Grandma examined her catch. Now she moved the trap into position over the mouth of an empty bottle. She eased up the spring, and the mouse dropped straight in. He hit the bottom of the bottle with a soft thump.

She turned back to the drainboard and picked up another bottle, full of milk—fresh, I suppose, from Ernie Cowgill’s morning delivery. Without spilling a drop, she
poured milk into the bottle on the table. Mary Alice and I watched like two paralyzed people as the milk rose around the mouse’s furry gray body until his whiskers began to float. As the milk closed over his head, Mary Alice bolted. If the back door had been latched, she’d have gone straight through screen wire.

Now Grandma was fitting a paper lid over the milk-and-mouse bottle. I knew not to ask why she was doing this. I didn’t even want to know.

Mary Alice didn’t come back in the house till supper time. Then she didn’t want any supper. I watched her move green beans and fatback around the plate with the fork big in her small hand. Grandma ate hearty. After a big wedge of layer cake she pulled back from the table. “Let’s step right along and get them dishes washed and dried and put up,” she said. She was in a hurry, and I couldn’t see why. But then I couldn’t see a moment ahead.

There was still some evening left, but the light was fading. Grandma stayed in the kitchen after we’d wandered into the front room. But as Mary Alice was reaching for her jump rope to take outside, Grandma turned up and said, “Not tonight.”

Mary Alice glowered but said nothing. She flopped on the settee and fidgeted. Then she started to go upstairs. She’d brought a book called
The Hidden Staircase
by Carolyn Keene, and she liked reading in bed. “Not tonight,” Grandma said. She sat at her ease in the platform rocker, with her sewing basket at her feet. She didn’t do much fancy needlework, but she mended everything. Mary Alice
came over to lean against me while I worked on Colonel Lindbergh.

When it got so dark I couldn’t see the puzzle, I reached to turn on the lamp. But Grandma said, “Not tonight.”

By then we had to know we were in for something. “Shut the front door,” Grandma told Mary Alice, who was just a little gray shape, mouselike, as she went over to close it. “And shoot the bolt across,” said Grandma, who never locked her doors.

Now we three were only outlines in the dark parlor.
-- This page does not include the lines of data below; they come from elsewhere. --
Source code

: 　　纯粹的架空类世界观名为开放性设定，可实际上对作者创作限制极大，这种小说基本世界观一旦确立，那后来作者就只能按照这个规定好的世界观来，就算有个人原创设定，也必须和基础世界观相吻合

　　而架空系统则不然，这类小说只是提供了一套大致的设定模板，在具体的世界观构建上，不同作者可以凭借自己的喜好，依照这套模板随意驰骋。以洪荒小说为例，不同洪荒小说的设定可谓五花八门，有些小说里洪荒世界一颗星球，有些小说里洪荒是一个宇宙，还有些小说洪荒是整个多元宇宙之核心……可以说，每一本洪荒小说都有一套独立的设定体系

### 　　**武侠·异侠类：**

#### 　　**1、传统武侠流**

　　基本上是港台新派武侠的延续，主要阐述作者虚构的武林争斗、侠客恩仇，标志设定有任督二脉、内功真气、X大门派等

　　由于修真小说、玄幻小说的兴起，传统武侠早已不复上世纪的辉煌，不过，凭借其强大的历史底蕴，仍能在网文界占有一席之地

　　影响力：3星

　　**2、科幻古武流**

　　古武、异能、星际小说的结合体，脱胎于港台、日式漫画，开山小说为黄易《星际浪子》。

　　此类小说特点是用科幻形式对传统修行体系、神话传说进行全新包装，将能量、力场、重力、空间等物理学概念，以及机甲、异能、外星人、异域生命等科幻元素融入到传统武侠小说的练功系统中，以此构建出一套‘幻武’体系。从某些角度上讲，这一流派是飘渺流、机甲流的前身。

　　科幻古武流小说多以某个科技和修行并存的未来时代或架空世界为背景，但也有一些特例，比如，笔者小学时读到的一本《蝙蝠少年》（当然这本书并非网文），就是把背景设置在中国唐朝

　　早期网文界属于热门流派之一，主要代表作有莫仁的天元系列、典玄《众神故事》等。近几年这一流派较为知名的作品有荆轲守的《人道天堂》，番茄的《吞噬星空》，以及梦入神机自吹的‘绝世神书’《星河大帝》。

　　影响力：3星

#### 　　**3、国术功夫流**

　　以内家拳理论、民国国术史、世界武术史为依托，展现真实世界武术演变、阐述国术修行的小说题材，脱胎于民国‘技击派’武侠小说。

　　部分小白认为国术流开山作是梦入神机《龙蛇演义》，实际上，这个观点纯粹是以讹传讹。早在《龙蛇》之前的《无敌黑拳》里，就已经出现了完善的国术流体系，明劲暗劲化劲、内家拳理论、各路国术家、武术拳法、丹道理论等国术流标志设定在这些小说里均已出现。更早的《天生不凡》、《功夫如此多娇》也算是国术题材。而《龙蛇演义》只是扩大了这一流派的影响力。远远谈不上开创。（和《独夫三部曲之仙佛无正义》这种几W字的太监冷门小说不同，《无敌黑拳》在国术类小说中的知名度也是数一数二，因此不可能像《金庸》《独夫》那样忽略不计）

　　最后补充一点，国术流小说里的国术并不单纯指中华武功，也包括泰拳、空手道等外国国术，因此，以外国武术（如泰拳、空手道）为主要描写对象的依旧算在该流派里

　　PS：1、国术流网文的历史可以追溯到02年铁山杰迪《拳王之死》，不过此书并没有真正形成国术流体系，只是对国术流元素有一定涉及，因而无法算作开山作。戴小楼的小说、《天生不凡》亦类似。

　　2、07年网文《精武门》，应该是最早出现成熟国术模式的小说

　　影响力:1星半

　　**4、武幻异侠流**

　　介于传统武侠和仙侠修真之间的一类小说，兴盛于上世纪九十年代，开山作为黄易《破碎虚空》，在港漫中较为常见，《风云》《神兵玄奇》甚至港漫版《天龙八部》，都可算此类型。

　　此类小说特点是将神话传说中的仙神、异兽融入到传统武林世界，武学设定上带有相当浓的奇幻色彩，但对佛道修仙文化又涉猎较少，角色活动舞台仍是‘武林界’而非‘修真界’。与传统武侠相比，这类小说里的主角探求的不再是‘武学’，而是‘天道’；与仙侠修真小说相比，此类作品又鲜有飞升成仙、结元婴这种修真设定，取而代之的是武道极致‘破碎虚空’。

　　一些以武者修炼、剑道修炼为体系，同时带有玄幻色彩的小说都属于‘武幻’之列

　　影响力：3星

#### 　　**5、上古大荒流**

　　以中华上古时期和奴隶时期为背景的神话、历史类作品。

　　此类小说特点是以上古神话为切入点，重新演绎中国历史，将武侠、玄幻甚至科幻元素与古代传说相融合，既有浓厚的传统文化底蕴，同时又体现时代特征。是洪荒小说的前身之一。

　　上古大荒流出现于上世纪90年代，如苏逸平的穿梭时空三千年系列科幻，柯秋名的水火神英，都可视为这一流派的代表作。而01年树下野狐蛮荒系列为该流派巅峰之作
Some plot was afoot. Mary Alice edged back on the settee. We were all waiting for something. It was dark now. I could picture what the house looked like from outside. Locked up, not a light showing upstairs or down. All of us gone away to visit Cousin Leota Shrewsbury, who didn’t exist. Half an hour passed. Then Grandma spoke, making us leap. “We could tell ghost stories,” she said.

“Not tonight,” Mary Alice said in a small voice.